On September 6, knowing full well that some tasteless (unlike the Sweet Onion Chicken Teriyaki footlong) company would shamelessly exploit the grief surrounding September 11th to sell cellphones or some other meaningless piece of garbage (and they did!), the Onion published a fake Subway coupon, for a meal you will “never forget.”
“With a number of terrific discounts on special sandwiches as well as our classic footlongs, you’ll always remember where you were on Subtember 11,” Subway president Fred DeLuca told reporters, referring to Subway’s special promotion in which, for a limited time only, visitors of the restaurant’s tens of thousands of franchise locations will be able to “fly on in” and pick up two footlong subs of their choice for only $9.11. “From the Structural Steel Melt on Tower 7–Grain bread to the Twin Chowers cold cut combo with Ground Zero–Carb vinaigrette on a Let’s Whole Wheat Roll, we’ve got something for everybody this Subtember 11.” DeLuca added that the special promotion will be “first responders, first served.” (Via)
Where were you (when the microwave stopped turning and your Chicken & Bacon Ranch Melt was ready)? The coupon itself looked incredibly real, so much so that, according to Gothamist, one Subway location accepted it.
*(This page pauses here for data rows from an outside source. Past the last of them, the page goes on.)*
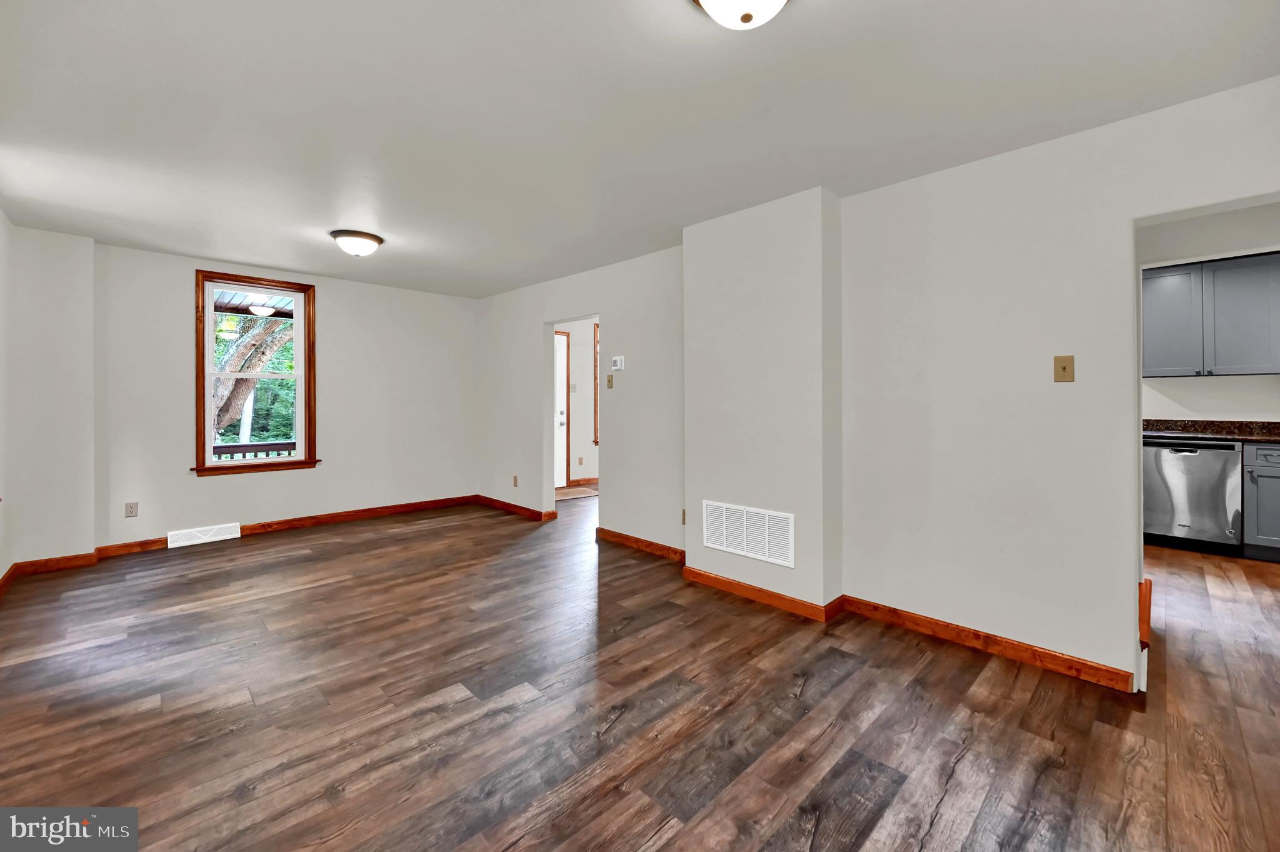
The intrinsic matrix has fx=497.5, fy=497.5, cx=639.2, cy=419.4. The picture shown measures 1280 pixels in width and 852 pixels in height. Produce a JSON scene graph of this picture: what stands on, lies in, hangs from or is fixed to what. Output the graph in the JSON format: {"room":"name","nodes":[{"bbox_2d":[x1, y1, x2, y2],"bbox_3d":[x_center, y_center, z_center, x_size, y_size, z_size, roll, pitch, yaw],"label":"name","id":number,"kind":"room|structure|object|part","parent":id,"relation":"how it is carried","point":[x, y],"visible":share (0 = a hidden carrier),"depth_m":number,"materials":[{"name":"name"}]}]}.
{"room":"living room","nodes":[
{"label":"living room","id":0,"kind":"room"},
{"bbox_2d":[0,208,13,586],"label":"left wall","id":1,"kind":"structure","parent":0,"point":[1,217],"depth_m":3.19,"materials":[{"name":"white paint"}]},
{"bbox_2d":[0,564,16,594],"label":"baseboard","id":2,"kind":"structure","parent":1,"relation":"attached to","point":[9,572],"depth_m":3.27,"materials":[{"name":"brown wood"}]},
{"bbox_2d":[0,219,95,573],"bbox_3d":[-4.250,-0.132,3.601,0.415,2.428,0.328,0,0,-45],"label":"wall","id":3,"kind":"structure","parent":0,"point":[66,299],"depth_m":3.51,"materials":[{"name":"white paint"}]},
{"bbox_2d":[0,551,97,593],"bbox_3d":[-3.827,1.040,2.985,0.519,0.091,1.668,0,0,-45],"label":"baseboard","id":4,"kind":"structure","parent":3,"relation":"attached to","point":[16,565],"depth_m":3.52,"materials":[{"name":"brown wood"}]},
{"bbox_2d":[93,240,475,548],"bbox_3d":[-3.252,-0.165,4.856,3.830,2.451,0.183,0,0,-45],"label":"back wall","id":5,"kind":"structure","parent":0,"point":[184,294],"depth_m":4.33,"materials":[{"name":"white paint"}]},
{"bbox_2d":[124,501,138,517],"bbox_3d":[-4.054,0.719,3.966,0.071,0.116,0.009,0,0,-45],"label":"wall socket","id":6,"kind":"object","parent":5,"relation":"attached to","point":[131,507],"visible":0.99,"depth_m":3.96,"materials":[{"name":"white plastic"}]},
{"bbox_2d":[166,521,239,548],"bbox_3d":[-3.717,0.981,4.232,0.453,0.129,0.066,0,0,-45],"label":"floor vent","id":7,"kind":"object","parent":5,"relation":"attached to","point":[234,535],"visible":0.98,"depth_m":4.21,"materials":[{"name":"white metal"}]},
{"bbox_2d":[192,270,319,476],"bbox_3d":[-3.480,-0.401,4.554,0.935,1.762,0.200,0,0,-45],"label":"window","id":8,"kind":"structure","parent":5,"relation":"in","point":[296,296],"depth_m":4.50,"materials":[{"name":"brown wood"}]},
{"bbox_2d":[101,493,476,557],"bbox_3d":[-3.087,0.979,4.916,3.176,0.095,0.018,0,0,-45],"label":"baseboard","id":9,"kind":"structure","parent":5,"relation":"attached to","point":[251,530],"depth_m":4.79,"materials":[{"name":"brown wood"}]},
{"bbox_2d":[553,317,599,486],"bbox_3d":[-0.815,-0.259,7.347,3.463,2.452,0.147,0,0,-45],"label":"hallway wall","id":10,"kind":"structure","parent":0,"point":[589,468],"depth_m":7.23,"materials":[{"name":"paint"}]},
{"bbox_2d":[554,330,568,487],"bbox_3d":[-1.333,-0.134,6.630,0.930,2.123,0.103,0,0,-45],"label":"door","id":11,"kind":"structure","parent":10,"relation":"in","point":[559,361],"depth_m":6.89,"materials":[{"name":"white paint"}]},
{"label":"doorknob","id":12,"kind":"part","parent":11,"relation":"part of","materials":[{"name":"metal"}]},
{"bbox_2d":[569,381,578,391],"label":"light switch","id":13,"kind":"object","parent":10,"relation":"attached to","point":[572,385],"visible":0.99,"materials":[{"name":"white plastic"}]},
{"bbox_2d":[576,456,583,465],"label":"wall socket","id":14,"kind":"object","parent":10,"relation":"attached to","point":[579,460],"visible":0.98,"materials":[{"name":"beige plastic"}]},
{"bbox_2d":[568,476,598,486],"bbox_3d":[-0.563,0.906,7.339,0.986,0.107,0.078,0,0,-45],"label":"baseboard","id":15,"kind":"structure","parent":10,"relation":"attached to","point":[589,480],"depth_m":7.22,"materials":[{"name":"brown wood"}]},
{"bbox_2d":[592,322,599,443],"bbox_3d":[-0.303,-0.497,7.380,0.940,1.690,0.165,0,0,-45],"label":"hallway window","id":16,"kind":"structure","parent":10,"relation":"in","point":[594,359],"depth_m":7.06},
{"bbox_2d":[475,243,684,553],"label":"middle wall","id":17,"kind":"structure","parent":0,"point":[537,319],"depth_m":4.30,"materials":[{"name":"white paint"}]},
{"bbox_2d":[475,494,554,520],"bbox_3d":[-1.431,0.964,5.475,0.019,0.092,1.454,0,0,-45],"label":"baseboard","id":18,"kind":"structure","parent":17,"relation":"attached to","point":[522,507],"depth_m":5.37,"materials":[{"name":"brown wood"}]},
{"bbox_2d":[0,491,1279,851],"bbox_3d":[0.757,1.166,3.735,8.138,0.107,8.043,0,0,-45],"label":"floor","id":19,"kind":"structure","parent":0,"point":[963,763],"depth_m":1.92,"materials":[{"name":"brown wood"}]},
{"bbox_2d":[554,483,598,500],"bbox_3d":[-0.902,0.956,6.540,0.753,0.015,0.681,0,0,-45],"label":"hallway rug","id":20,"kind":"object","parent":19,"relation":"on","point":[582,490],"visible":0.64,"depth_m":6.49,"materials":[{"name":"carpet"}]},
{"bbox_2d":[1142,435,1243,554],"bbox_3d":[4.559,0.611,4.171,0.649,0.893,0.595,0,0,-45],"label":"dishwasher","id":21,"kind":"object","parent":19,"relation":"on","point":[1188,455],"visible":0.85,"depth_m":3.94,"materials":[{"name":"silver metal"}]},
{"bbox_2d":[1241,441,1279,560],"bbox_3d":[5.019,0.617,3.737,0.628,0.897,0.649,0,0,-45],"label":"base cabinet","id":22,"kind":"object","parent":19,"relation":"on","point":[1258,475],"visible":0.87,"depth_m":3.74,"materials":[{"name":"grey paint"}]},
{"bbox_2d":[1146,418,1279,442],"bbox_3d":[5.025,0.083,3.893,0.695,0.142,2.543,0,0,-45],"label":"countertop","id":23,"kind":"structure","parent":22,"relation":"on","point":[1250,435],"depth_m":4.19,"materials":[{"name":"brown stone"}]},
{"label":"drawer","id":24,"kind":"part","parent":22,"relation":"part of","materials":[{"name":"grey paint"}]},
{"bbox_2d":[0,0,1279,297],"bbox_3d":[0.131,-1.353,3.348,6.655,0.117,7.733,0,0,-45],"label":"ceiling","id":25,"kind":"structure","parent":0,"point":[324,222],"depth_m":2.07,"materials":[{"name":"white paint"}]},
{"bbox_2d":[329,228,384,256],"bbox_3d":[-2.097,-1.276,3.703,0.354,0.156,0.352,0,0,-45],"label":"ceiling light","id":26,"kind":"object","parent":25,"relation":"attached to","point":[347,234],"visible":0.98,"depth_m":3.61,"materials":[{"name":"white glass"}]},
{"bbox_2d":[690,0,790,29],"bbox_3d":[0.305,-1.204,1.408,0.360,0.167,0.359,0,0,-45],"label":"ceiling light","id":27,"kind":"object","parent":25,"relation":"attached to","point":[765,0],"visible":0.98,"depth_m":1.43,"materials":[{"name":"white glass"}]},
{"bbox_2d":[682,186,843,620],"bbox_3d":[0.753,-0.106,3.157,0.290,2.421,0.976,0,0,-45],"label":"chimney wall","id":28,"kind":"structure","parent":0,"point":[705,247],"depth_m":2.96,"materials":[{"name":"white paint"}]},
{"bbox_2d":[698,499,794,566],"bbox_3d":[0.649,0.687,3.084,0.012,0.306,0.686,0,0,-45],"label":"return air vent","id":29,"kind":"object","parent":28,"relation":"attached to","point":[735,550],"visible":0.99,"depth_m":3.06,"materials":[{"name":"white metal"}]},
{"bbox_2d":[682,566,844,621],"bbox_3d":[0.679,1.057,3.067,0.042,0.087,0.981,0,0,-45],"label":"baseboard","id":30,"kind":"structure","parent":28,"relation":"attached to","point":[755,589],"depth_m":2.98,"materials":[{"name":"brown wood"}]},
{"bbox_2d":[480,77,1279,693],"bbox_3d":[0.528,-0.142,3.628,0.140,2.526,7.328,0,0,-45],"label":"right wall","id":31,"kind":"structure","parent":0,"point":[1130,209],"depth_m":2.43,"materials":[{"name":"white paint"}]},
{"bbox_2d":[511,474,518,486],"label":"wall socket","id":32,"kind":"object","parent":31,"relation":"attached to","point":[514,480],"visible":0.99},
{"bbox_2d":[605,373,614,388],"bbox_3d":[-0.260,-0.330,4.305,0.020,0.117,0.071,0,0,-45],"label":"light switch","id":33,"kind":"object","parent":31,"relation":"attached to","point":[609,383],"visible":0.98,"depth_m":4.30,"materials":[{"name":"metal"}]},
{"bbox_2d":[610,355,624,370],"bbox_3d":[-0.187,-0.475,4.235,0.029,0.117,0.122,0,0,-45],"label":"thermostat","id":34,"kind":"object","parent":31,"relation":"attached to","point":[619,364],"visible":0.99,"depth_m":4.21,"materials":[{"name":"white plastic"}]},
{"bbox_2d":[595,525,684,561],"bbox_3d":[0.033,1.011,4.006,0.018,0.093,1.239,0,0,-45],"label":"baseboard","id":35,"kind":"structure","parent":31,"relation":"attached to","point":[614,535],"depth_m":4.01,"materials":[{"name":"brown wood"}]},
{"bbox_2d":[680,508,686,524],"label":"wall socket","id":36,"kind":"object","parent":31,"relation":"attached to","point":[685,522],"visible":0.64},
{"bbox_2d":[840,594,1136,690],"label":"baseboard","id":37,"kind":"structure","parent":31,"relation":"attached to","point":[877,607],"depth_m":2.34,"materials":[{"name":"brown wood"}]},
{"bbox_2d":[1053,354,1074,381],"bbox_3d":[1.894,-0.229,2.219,0.019,0.116,0.071,0,0,-45],"label":"light switch","id":38,"kind":"object","parent":31,"relation":"attached to","point":[1063,369],"visible":0.98,"depth_m":2.22,"materials":[{"name":"beige"}]},
{"bbox_2d":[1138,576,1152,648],"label":"wood trim","id":39,"kind":"structure","parent":31,"relation":"attached to","point":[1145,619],"depth_m":2.16,"materials":[{"name":"brown wood"}]},
{"bbox_2d":[1140,202,1279,425],"bbox_3d":[4.855,-0.308,4.292,0.132,2.778,3.547,0,0,-45],"label":"kitchen wall","id":40,"kind":"structure","parent":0,"point":[1248,403],"depth_m":4.22,"materials":[{"name":"white paint"}]},
{"bbox_2d":[1141,251,1279,377],"bbox_3d":[4.822,-0.827,4.214,0.343,0.954,0.980,0,0,-45],"label":"upper cabinet","id":41,"kind":"object","parent":40,"relation":"attached to","point":[1163,277],"visible":0.98,"depth_m":4.08,"materials":[{"name":"grey paint"}]},
{"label":"upper cabinet door","id":42,"kind":"part","parent":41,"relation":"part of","materials":[{"name":"grey paint"}]},
{"label":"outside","id":43,"kind":"structure","parent":0,"visible":0},
{"label":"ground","id":44,"kind":"structure","parent":43,"visible":0},
{"bbox_2d":[212,313,295,443],"bbox_3d":[-7.085,-1.723,9.212,4.726,6.454,3.777,0,0,-45],"label":"tree","id":45,"kind":"object","parent":44,"relation":"on","point":[231,361],"visible":0.25,"depth_m":8.76,"materials":[{"name":"green plant"}]},
{"bbox_2d":[213,441,297,458],"bbox_3d":[-4.658,0.626,5.816,3.141,0.801,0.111,0,0,-45],"label":"porch railing","id":46,"kind":"object","parent":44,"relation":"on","point":[274,445],"visible":0.2,"depth_m":5.91,"materials":[{"name":"wood"}]},
{"bbox_2d":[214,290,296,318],"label":"porch roof","id":47,"kind":"structure","parent":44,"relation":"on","point":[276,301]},
{"bbox_2d":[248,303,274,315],"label":"porch light","id":48,"kind":"object","parent":47,"relation":"attached to","point":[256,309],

According to the uploader:
I played a prank on my friend and convinced him that The Onion’s satirical 9/11 deal was a real promotion, and when he and my other co-worker (who was in on it) went to grab the food Subway actually honored the promotion. I gave my co-worker a blown up version of the picture that The Onion made for their article and they accepted it. I have a receipt showing a subtotal of $9.11 before taxes. My mind was blown.
Subway was not amused.
As far as gags go, it’s deliciously enjoyable, kind of like Subway’s Meatball Mariana. Eat fresh.